Migrations chinoises et industrie du jeu aux Philippines
L’arrivée massive de Chinois travaillant dans le secteur du jeu à Manille suscite de multiples interrogations, notamment avec l’accentuation des relations diplomatiques et économiques entre la Chine et les Philippines avec le programme « Build, Build, Build ». Si l’apport à l’économie de l’archipel est indéniable, ces migrations génèrent des polémiques.

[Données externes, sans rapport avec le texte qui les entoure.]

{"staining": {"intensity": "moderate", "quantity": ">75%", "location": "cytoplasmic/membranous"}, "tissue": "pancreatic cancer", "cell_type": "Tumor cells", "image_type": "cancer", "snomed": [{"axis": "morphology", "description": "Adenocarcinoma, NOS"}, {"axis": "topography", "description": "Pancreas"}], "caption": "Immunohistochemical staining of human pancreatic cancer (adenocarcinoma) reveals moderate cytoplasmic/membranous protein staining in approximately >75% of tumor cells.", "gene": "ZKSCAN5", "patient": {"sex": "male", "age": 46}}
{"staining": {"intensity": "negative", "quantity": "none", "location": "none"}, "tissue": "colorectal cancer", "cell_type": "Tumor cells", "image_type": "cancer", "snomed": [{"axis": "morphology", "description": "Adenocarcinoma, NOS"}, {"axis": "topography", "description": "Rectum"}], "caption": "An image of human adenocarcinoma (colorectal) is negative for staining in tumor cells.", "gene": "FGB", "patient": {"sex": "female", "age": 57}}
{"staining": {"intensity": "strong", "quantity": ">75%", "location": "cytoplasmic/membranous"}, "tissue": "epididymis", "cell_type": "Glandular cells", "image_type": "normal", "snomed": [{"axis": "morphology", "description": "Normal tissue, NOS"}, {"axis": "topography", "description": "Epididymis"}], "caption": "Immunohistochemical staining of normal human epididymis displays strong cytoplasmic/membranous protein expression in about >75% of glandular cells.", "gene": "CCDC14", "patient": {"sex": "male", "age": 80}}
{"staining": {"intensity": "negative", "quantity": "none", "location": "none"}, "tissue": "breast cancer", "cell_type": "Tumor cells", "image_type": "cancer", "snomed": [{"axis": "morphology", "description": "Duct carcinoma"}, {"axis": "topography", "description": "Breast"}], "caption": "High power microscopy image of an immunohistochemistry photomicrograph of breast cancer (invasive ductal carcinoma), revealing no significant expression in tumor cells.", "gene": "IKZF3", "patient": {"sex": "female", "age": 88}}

Près de 200 000 employés chinois travailleraient dans ce secteur, centré sur la baie de Manille. Ces migrations sont liées à la baisse de l’activité à Macao et à sa délocalisation vers les Philippines. L’État chinois interdisant le pari par procuration, les acteurs chinois du jeu s’invitent aux Philippines où existent des structures de longue date.
UNE OUVERTURE PROFITABLE
À la base de ce secteur se trouve un organisme d’État, la PAGCOR (Philippine Amusement and Gaming Corporation), créé en 1976. Il est à 100 % dirigé par le gouvernement, contrôlé directement par l’Office de la présidence philippine. Ses trois missions sont de réguler, d’autoriser et de délivrer les licences de jeux de cartes, de nombres et de casinos. Les revenus de ces activités sont réinjectés dans divers fonds sociaux pour le développement du pays. La PAGCOR doit aussi permettre la promotion du tourisme dans l’archipel. Dès 2008, le gouvernement a permis à des entreprises du jeu étrangères d’investir dans le pays ; la PAGCOR n’a plus le monopole, mais reste l’organisme chargé de délivrer les autorisations. À partir de ce moment, Manille se positionna sur la scène internationale du jeu en tentant de concurrencer Macao, la Malaisie et Singapour, mais aussi Las Vegas et l’Australie. En juin 2017, les attributions de la PAGCOR ont été élargies : l’organisme peut désormais signer des accords de partenariats de type joint-ventures avec des entreprises étrangères. Cette ouverture a été profitable à l’économie philippine puisque les revenus de cette activité s’élevaient à 3,5 milliards de dollars en 2018, contre 1,9 milliard en 2012. La multiplication des casinos dans la baie de Manille traduit l’aboutissement d’un projet datant du début des années 2000 ; on y compte quatre grands complexes de casinos : City of Dreams, Okada, Solaire et Newport City. Avec la diversification des formes de jeu, notamment le pari en ligne, de nouvelles structures voient le jour. La demande en surface immobilière est telle que l’activité stimule la construction aux marges de la commune de Makati, considérée comme le Central Business District de l’agglomération capitale du pays. Ainsi, dans le secteur du barangay (quartier) de San Antonio, le bâtiment Techzone rythme la vie de ces jeunes migrants chinois. Ce personnel est également logé dans un périmètre proche de son travail, et ce sont de petits quartiers chinois qui émergent. D’autres surfaces commerciales disponibles sont converties, à l’image du Pearl Plaza, proche de l’aéroport. Les centres commerciaux ou espaces de bureaux peuvent être mobilisés dans toute l’agglomération.
MAIN-D’OEUVRE CHINOISE
L’impossibilité de trouver du personnel sinophone sur place implique son recrutement en Chine, d’où l’accentuation des flux migratoires. Les mobilités chinoises vers les Philippines sont régies dans le cadre des accords ASEAN + 3 (Japon, Corée du Sud, Chine) depuis 2005 ; tout Chinois peut circuler dans un État membre de l’organisation pour une période de 30 jours avec le visa touristique délivré à l’arrivée. En 2018, les entrées touristiques de Chine atteignent 1,2 million. Mais les contournements du visa sont nombreux, et le personnel de l’industrie du jeu est recruté à partir des Philippines par des intermédiaires, dans des universités chinoises en promettant des salaires attractifs. Aussi, ces employés chinois doivent détenir l’AEP (Alien Employment Permit) et leurs employeurs s’acquitter des taxes au gouvernement. Depuis août 2018, un renforcement des contrôles des services du travail et des taxes est opéré afin de limiter les emplois illégaux dans le secteur du jeu. Cette présence génère des polémiques. En août 2018, le journal Beijing News alertait sur les conditions de travail des employés chinois de plates-formes de paris en ligne, assimilant l’activité à de l’esclavagisme. Un an plus tard, c’est la pratique de ces activités dans des périmètres stratégiques philippins qui est dénoncée par certains représentants politiques. Les élus demandent la fermeture de ces unités de travail et des restrictions, voire un confinement du secteur dans des périmètres délimités afin de mieux les contrôler. Le gouvernement a rappelé à ces élus que le secteur du jeu générait de l’activité dans le pays et surtout dans l’agglomération de Manille. Mais les activités illégales et criminelles sont également « importées » (réseau de prostitution, agressions physiques), que les autorités peinent à stopper.